- Born: Ahmed Pervaiz 14 February 1949 (age 77) Lahore, Punjab, Pakistan
- Occupations: film director and screenwriter
- Writing career
- Years active: 1988 – present
- Notable awards: Nigar Award in 1999 as Best Screenwriter

= Pervez Kalim =

Film director and screenwriter

Pervaiz Kaleem is a Pakistani film screenwriter and a director, based in Lahore.

==Career==
In 1987, Pervaiz started a movie named Jazbaat as a writer and director, but could not complete it due to production problems. In 1988, Pervaiz signed a movie Bazar-e-Husn as a writer and he became known in the Pakistani film industry. In 1993, Pervaiz and his brother Hamid Ali started a production named Ali Arts Productions. Their first movie under this banner was Gunnah (Sin) which came out in 1993. Their second production was Jaltay Badan (1994).
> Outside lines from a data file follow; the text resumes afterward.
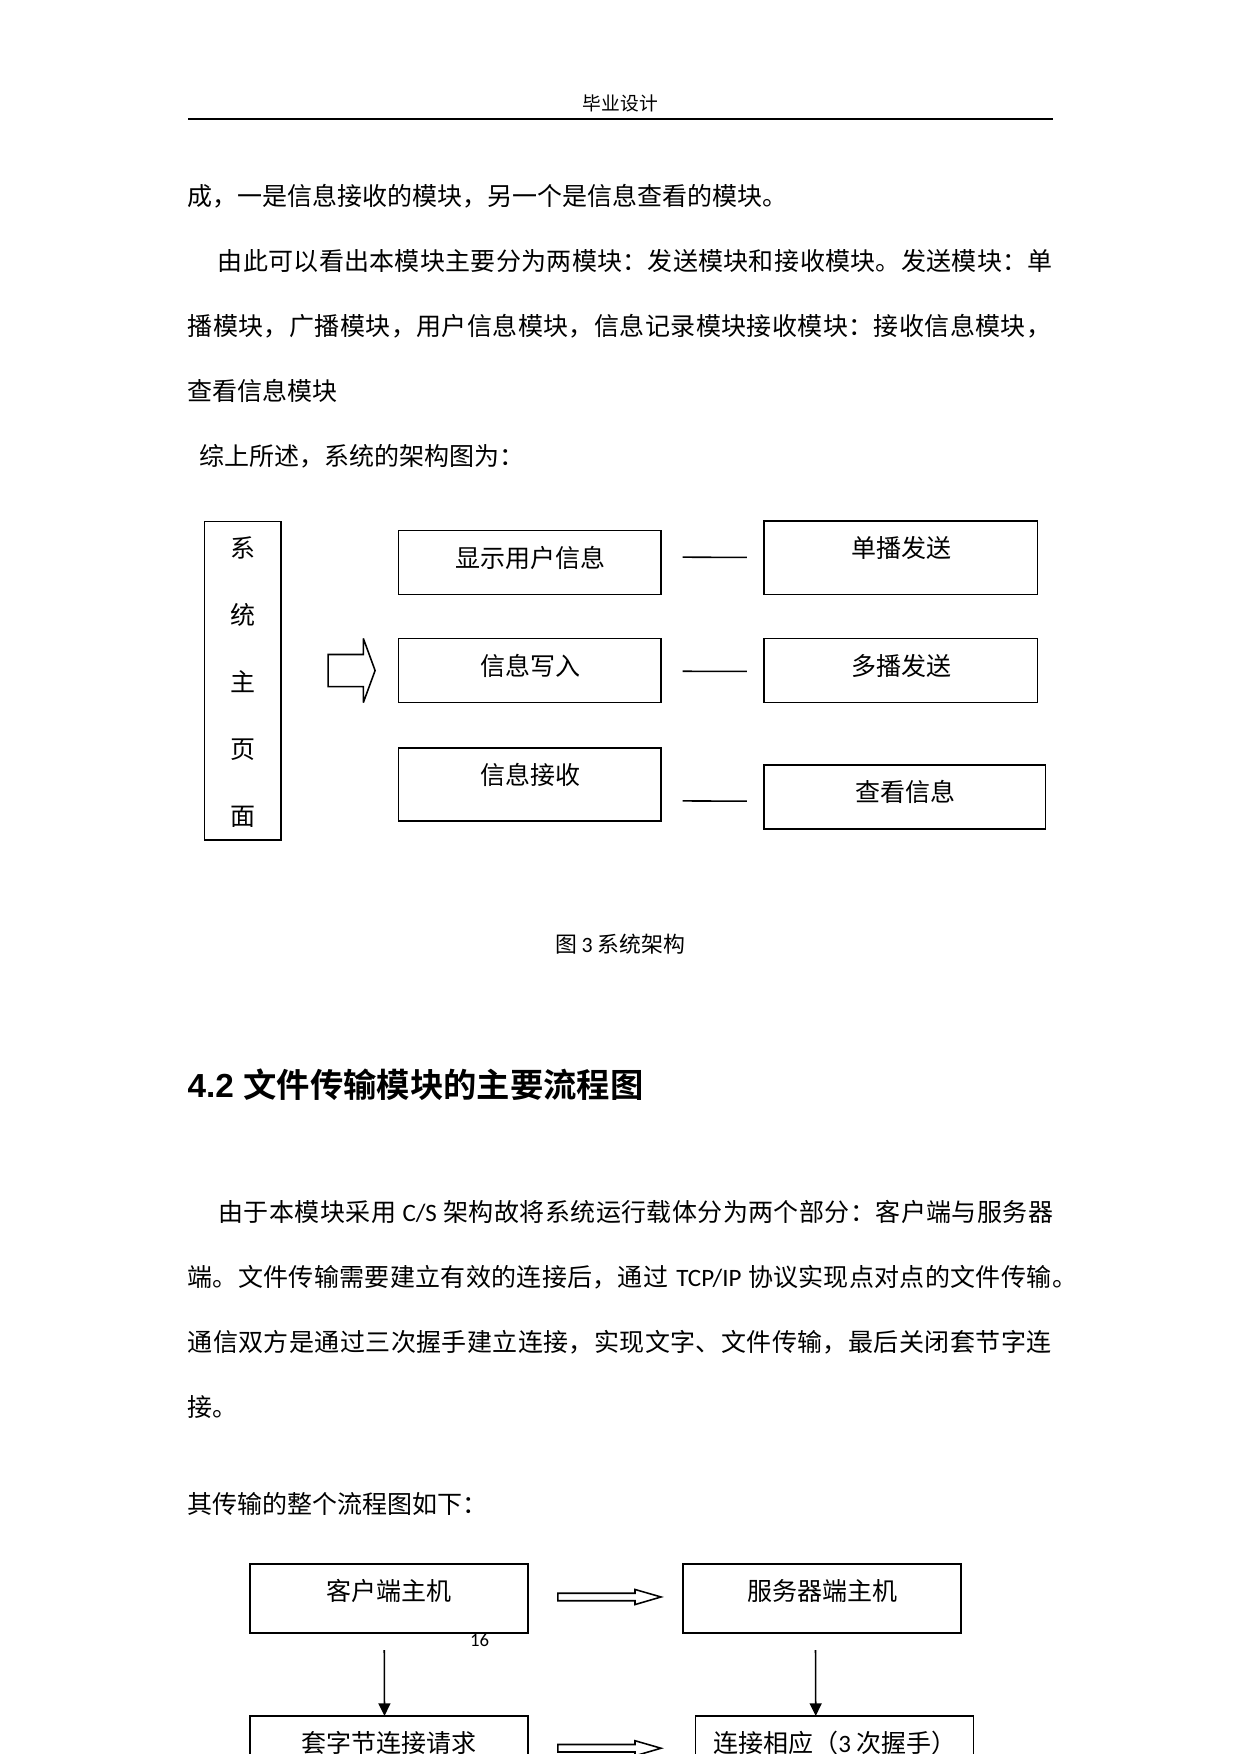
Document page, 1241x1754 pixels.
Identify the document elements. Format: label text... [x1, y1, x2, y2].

text 其传输的整个流程图如下： [187, 1470, 1053, 1535]
text 由于本模块采用 C/S 架构故将系统运行载体分为两个部分：客户端与服务器端。文件传输需要建立有效的连接后，通过 TCP/IP 协议实现点对点的文件传输。通信双方是通过三次握手建立连接，实现文字、文件传输，最后关闭套节字连接。 [187, 1178, 1053, 1438]
subtitle 4.2 文件传输模块的主要流程图 [187, 1051, 1053, 1116]
text 由此可以看出本模块主要分为两模块：发送模块和接收模块。发送模块：单 播模块，广播模块，用户信息模块，信息记录模块接收模块：接收信息模块，查看信息模块 [187, 227, 1053, 422]
text 成，一是信息接收的模块，另一个是信息查看的模块。 [187, 162, 1053, 227]
text 图3 系统架构 [187, 926, 1053, 959]
text 综上所述，系统的架构图为： [187, 422, 1053, 487]
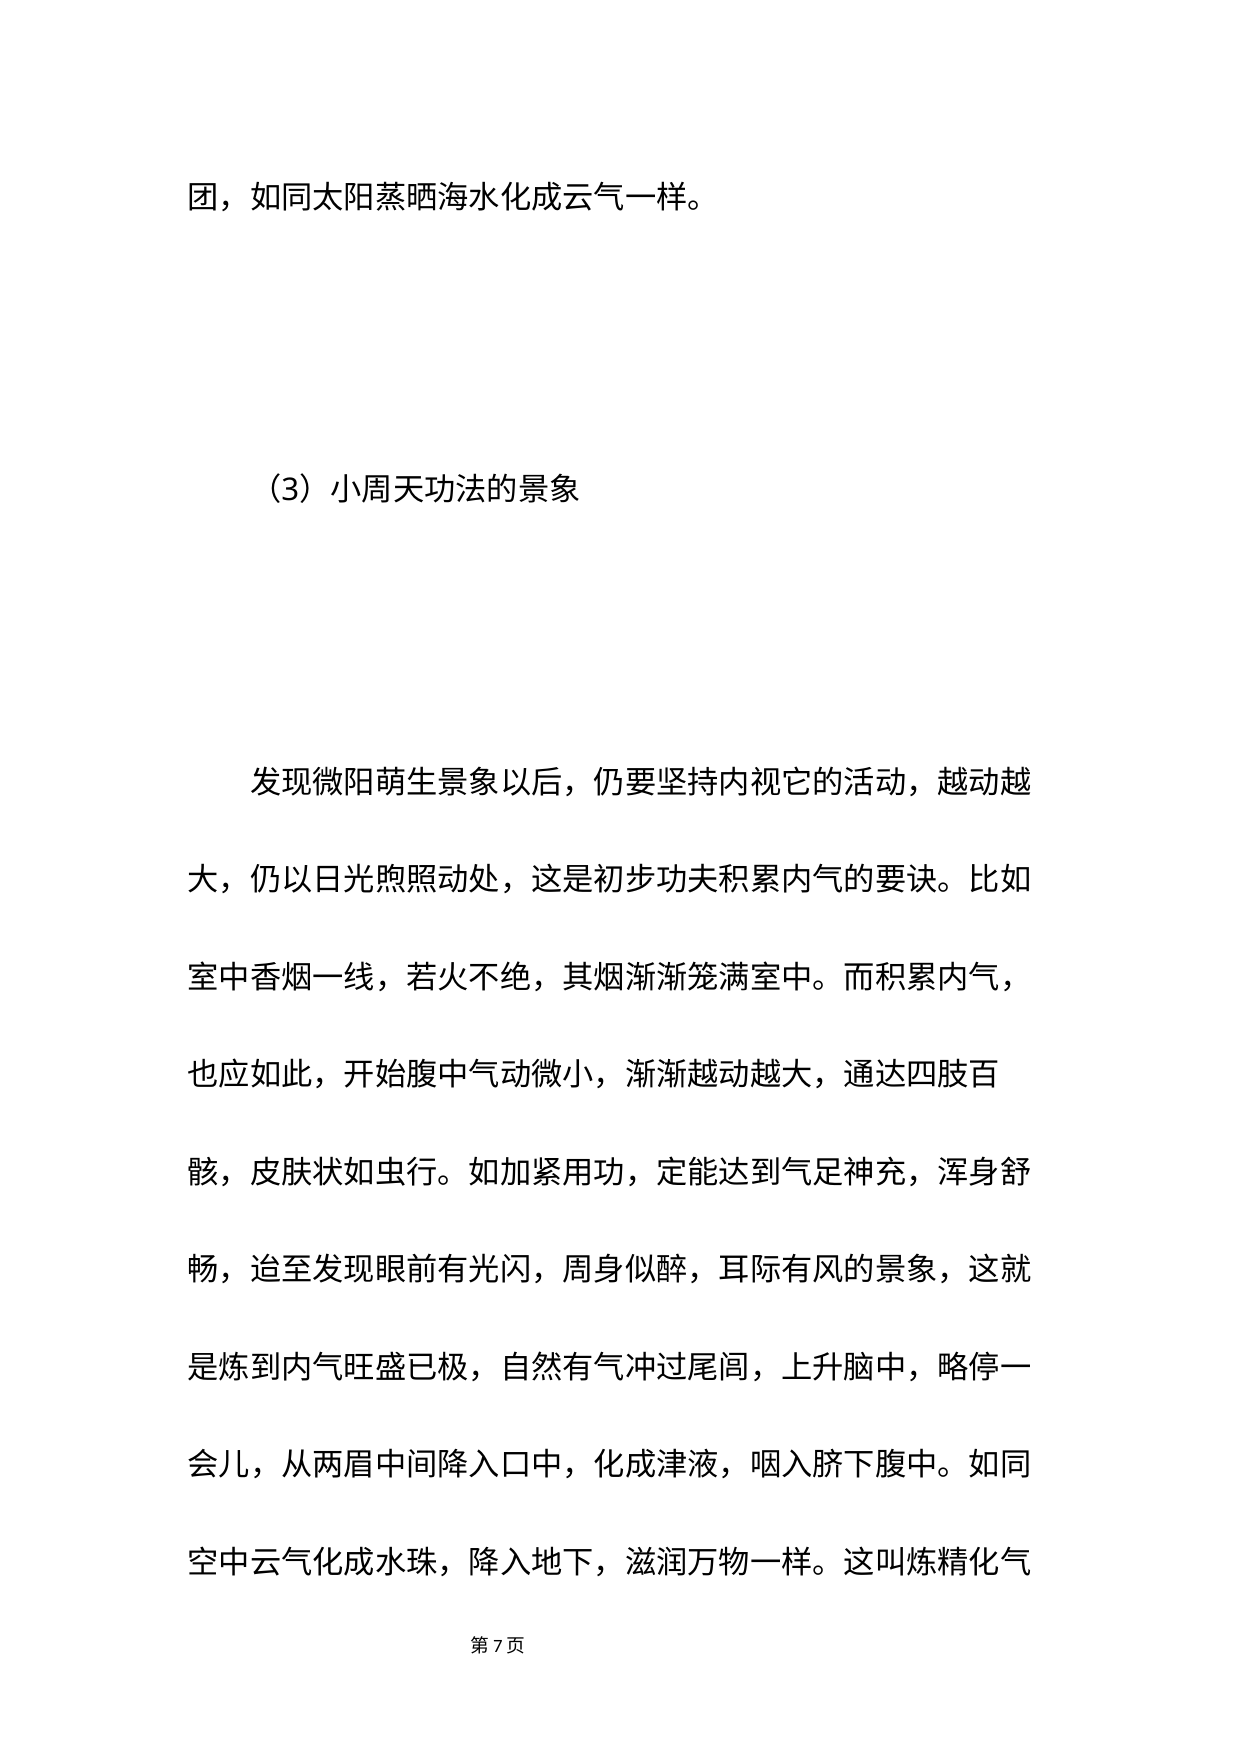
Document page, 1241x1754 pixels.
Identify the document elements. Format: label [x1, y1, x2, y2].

text [187, 162, 1053, 1592]
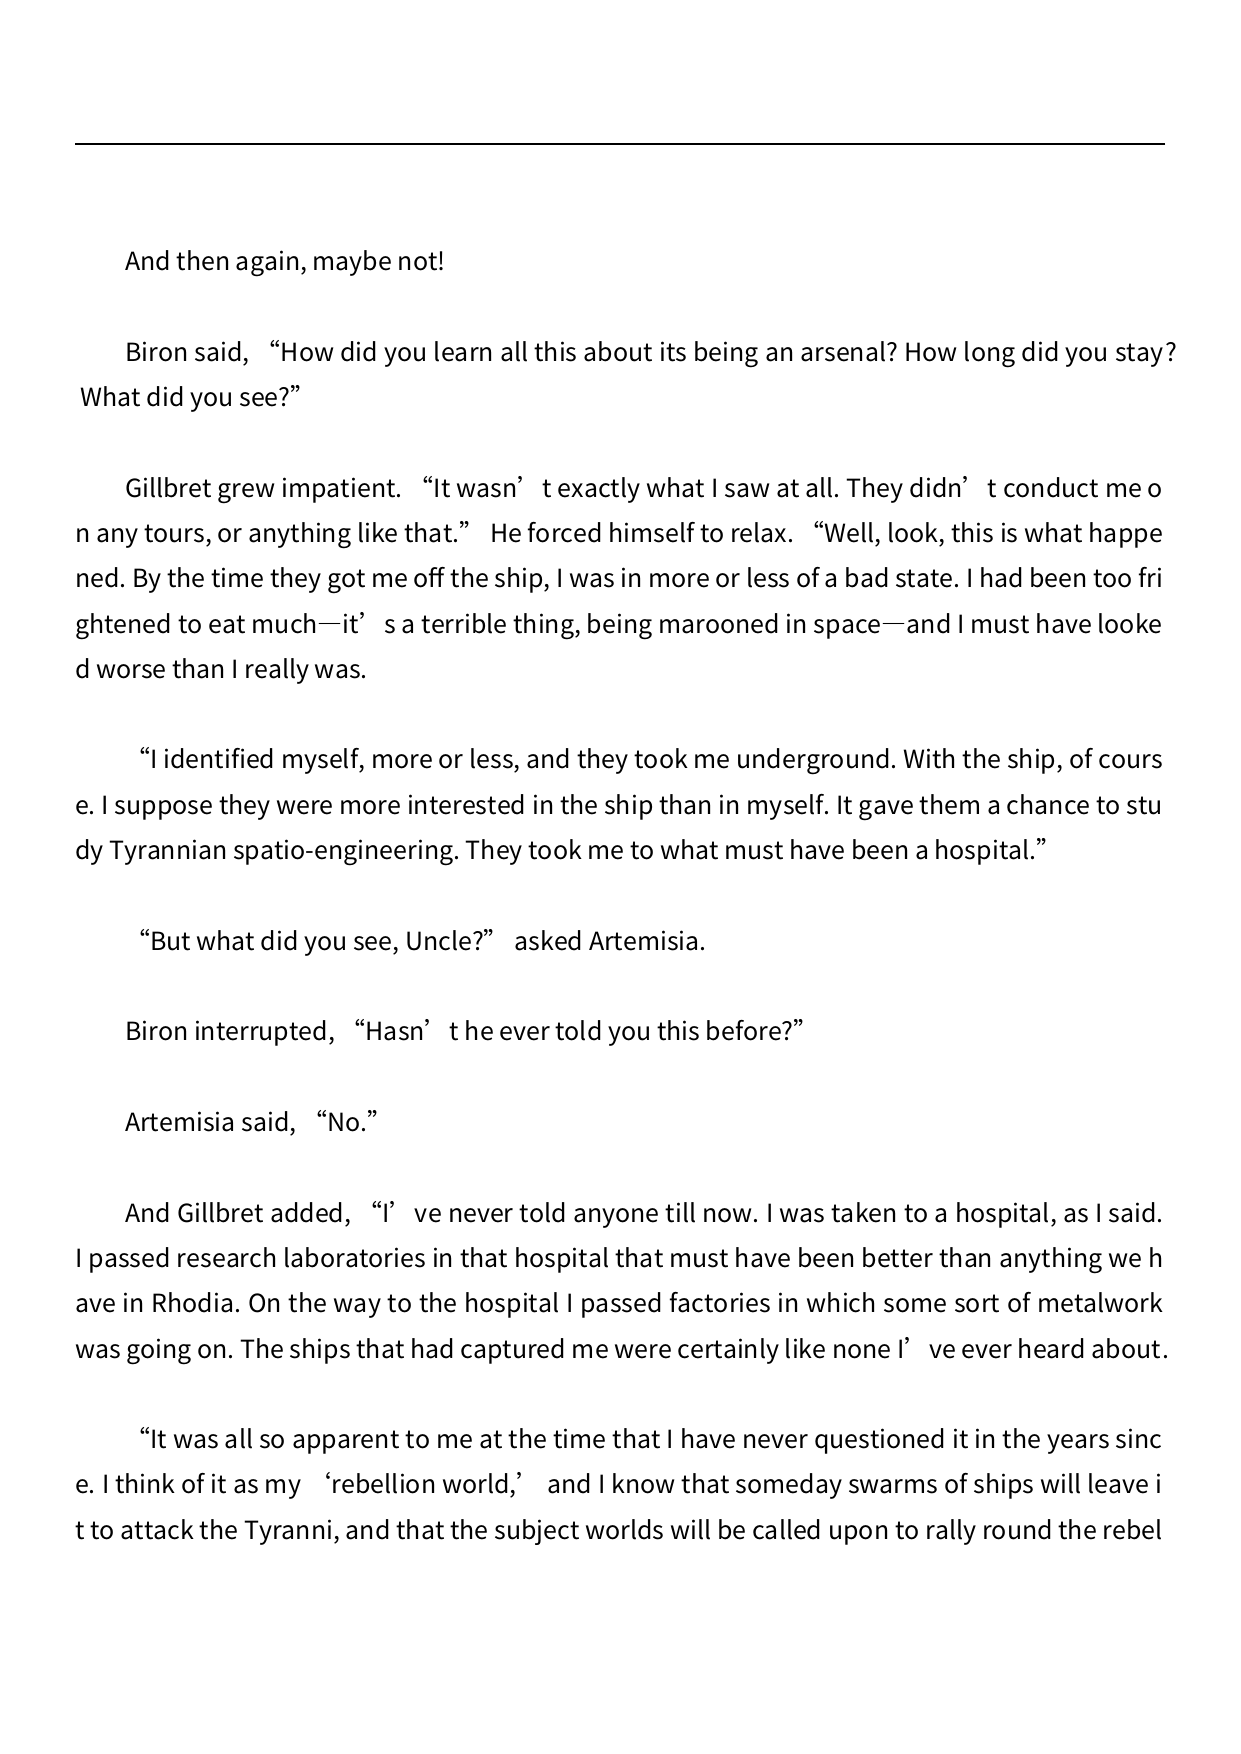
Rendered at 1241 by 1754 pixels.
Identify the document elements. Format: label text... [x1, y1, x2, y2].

text Gillbret grew impatient. “It wasn’t exactly what I saw at all. They didn’t conduct me on any tours, or anything like that.” He forced himself to relax. “Well, look, this is what happened. By the time they got me off the ship, I was in more or less of a bad state. I had been too frightened to eat much—it’s a terrible thing, being marooned in space—and I must have looked worse than I really was. [75, 464, 1165, 690]
text Biron said, “How did you learn all this about its being an arsenal? How long did you stay? What did you see?” [75, 328, 1165, 418]
text And Gillbret added, “I’ve never told anyone till now. I was taken to a hospital, as I said. I passed research laboratories in that hospital that must have been better than anything we have in Rhodia. On the way to the hospital I passed factories in which some sort of metalwork was going on. The ships that had captured me were certainly like none I’ve ever heard about. [75, 1189, 1165, 1370]
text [75, 1415, 1165, 1551]
text And then again, maybe not! [75, 237, 1165, 282]
text Artemisia said, “No.” [75, 1098, 1165, 1143]
text “But what did you see, Uncle?” asked Artemisia. [75, 917, 1165, 962]
text Biron interrupted, “Hasn’t he ever told you this before?” [75, 1007, 1165, 1053]
text “I identified myself, more or less, and they took me underground. With the ship, of course. I suppose they were more interested in the ship than in myself. It gave them a chance to study Tyrannian spatio-engineering. They took me to what must have been a hospital.” [75, 736, 1165, 871]
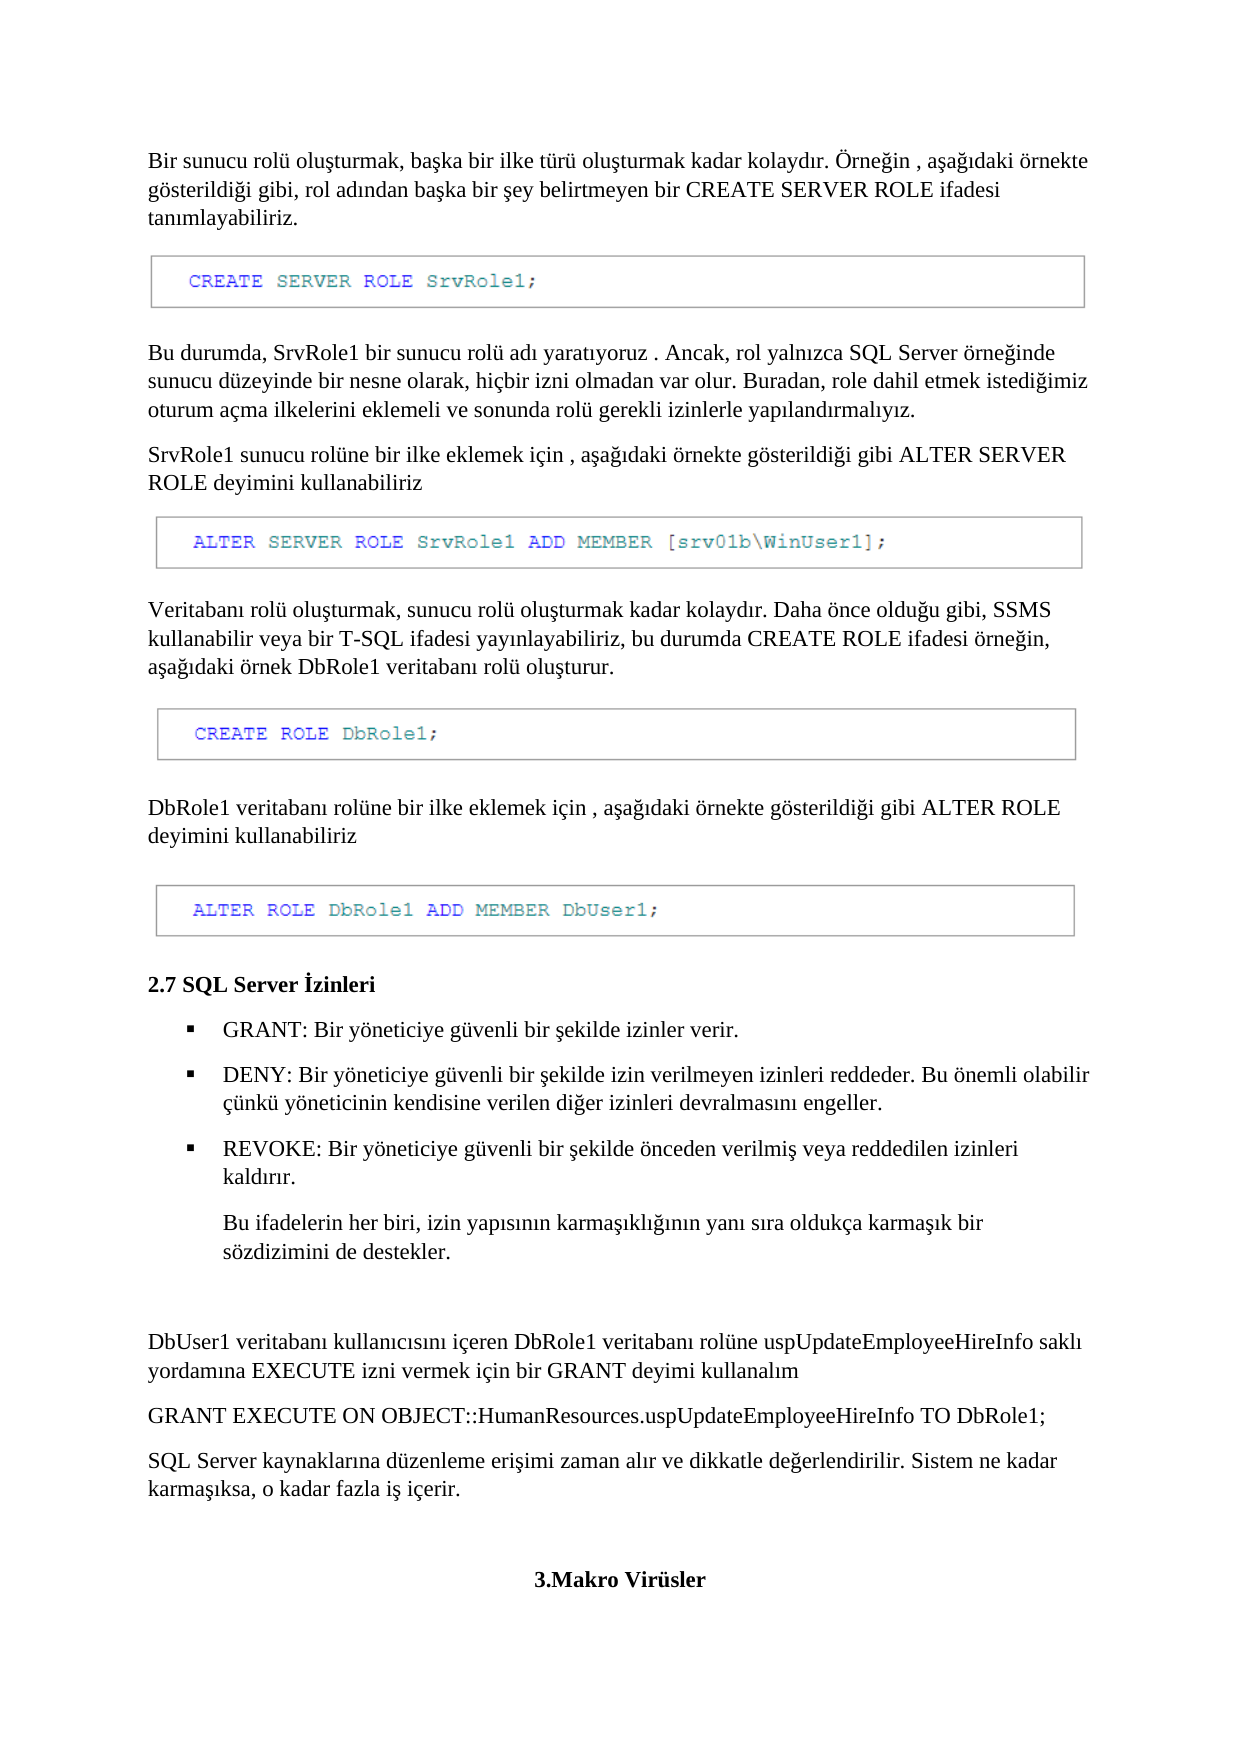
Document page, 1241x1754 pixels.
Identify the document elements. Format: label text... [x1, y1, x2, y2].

In this film Pervaiz introduced his brother Safeer Ali also known as Aqeel. In 1994, Pervaiz made But Shikken. He feels a film screenwriter should explore subjects with a broad base when writing scripts and the film viewers should interpret these stories with an open mind.

Pervaiz Kaleem is the father of the editor and director Adeel pk, the father and son duo have recently worked together to write scripts in movies such as Mujhe Chand Chahiye (2000), Moosa Khan (2001), Pehla Sajda, Shiddat, Zill-e-Shah (2008) and Bhai Log (2011).

==Awards and recognition==
- Nigar Award for Best Screenwriter in 1999 for film Jannat Ki Talash.